Understanding Your Loves Ones’ Goals for the Future
Your conversation about the future doesn’t have to focus only on a caregiving plan. You may also consider talking generally with your loved ones about what is important to them as they grow older. This checklist can be used as a starting point to better understand their priorities. Start by asking then to check all those that apply and then spend some time talking about each one in a little more detail:
__ To remain as independent as possible for as long as possible
__ To remain healthy and active
__ To remain in my home as long as possible
__ To focus on a hobby
__ To work for as long as possible
__ To become involved in the community
__ To remain as financially independent as possible
__ To take classes
__ To create a safety net in the event of an emergency or crisis situation
__ To start my own business
__ To buy a second home
__ To move closer to my family
__ To relocate to a smaller home
__ To retire in a different place
__ To travel
__ To be able to help my children and grandchildren
After going over the points you will make, the first thing you’ll want to do is set up a time and place to talk with your parent or loved one. This may require the use of some type of web communications like Skype or just over the phone if someone can’t be there or lives in a different area.

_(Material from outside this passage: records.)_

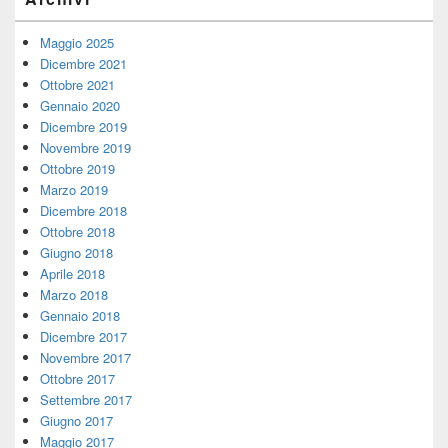
Maggio 2025
Dicembre 2021
Ottobre 2021
Gennaio 2020
Dicembre 2019
Novembre 2019
Ottobre 2019
Marzo 2019
Dicembre 2018
Ottobre 2018
Giugno 2018
Aprile 2018
Marzo 2018
Gennaio 2018
Dicembre 2017
Novembre 2017
Ottobre 2017
Settembre 2017
Giugno 2017
Maggio 2017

Depending on how you are hoping to help your parent, there are a few ways to go about this. For example, if you are just hoping to enlist the help of a caregiver, or become the caregiver yourself, it will take less convincing than, say, getting them to agree to be admitted to an assisted-living or residential care facility.
When speaking with a parent or a loved one about what you feel they should do, it is best to phrase it in a way that expresses that it is an opinion of yours rather than a need for them. For example, choosing phrases like “I think” or “I need” rather than “you should” or “you need” are good ways to avoid conflict.

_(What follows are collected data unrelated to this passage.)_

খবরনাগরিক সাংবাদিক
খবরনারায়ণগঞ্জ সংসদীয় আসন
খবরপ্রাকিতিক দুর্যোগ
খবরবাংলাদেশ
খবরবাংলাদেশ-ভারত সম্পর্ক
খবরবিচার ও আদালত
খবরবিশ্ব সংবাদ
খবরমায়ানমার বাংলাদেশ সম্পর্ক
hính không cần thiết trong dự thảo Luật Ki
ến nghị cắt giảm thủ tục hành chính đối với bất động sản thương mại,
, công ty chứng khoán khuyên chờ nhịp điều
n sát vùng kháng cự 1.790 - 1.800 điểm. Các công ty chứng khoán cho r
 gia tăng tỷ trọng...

Be sure to remind your parent or loved one that everyone is there because they care and want to help keep them safe. It may even be beneficial to bring up times when your parent may have had their health put at risk — maybe a fall or another incident.

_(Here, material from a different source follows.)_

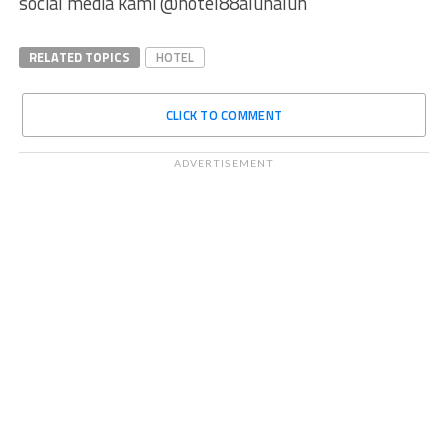
social media kami @hotel88alunalun
RELATED TOPICS
HOTEL
CLICK TO COMMENT
ADVERTISEMENT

This is also true for other major events like the loss of a spouse. There is evidence that the social isolation that stems from living alone and independently can lead to problems like loneliness and depression.
It is also important not to raise your voice or encourage any hostility during this discussion, as it will only make the situation worse. You should also be aware of when your parent is trying to talk. Do not try to speak over them, as it will likely lead to an argument. Keep your cool and remain calm during the discussion, even if others don’t.
Some parents will dismiss the idea of moving to an assisted-living facility immediately or adamantly. If this is the case, it may be best to drop the issue for the moment and bring it back up at another time down the road.
At the end of the meeting, make sure everyone has a clear understanding of the issues, concerns, and considerations presented.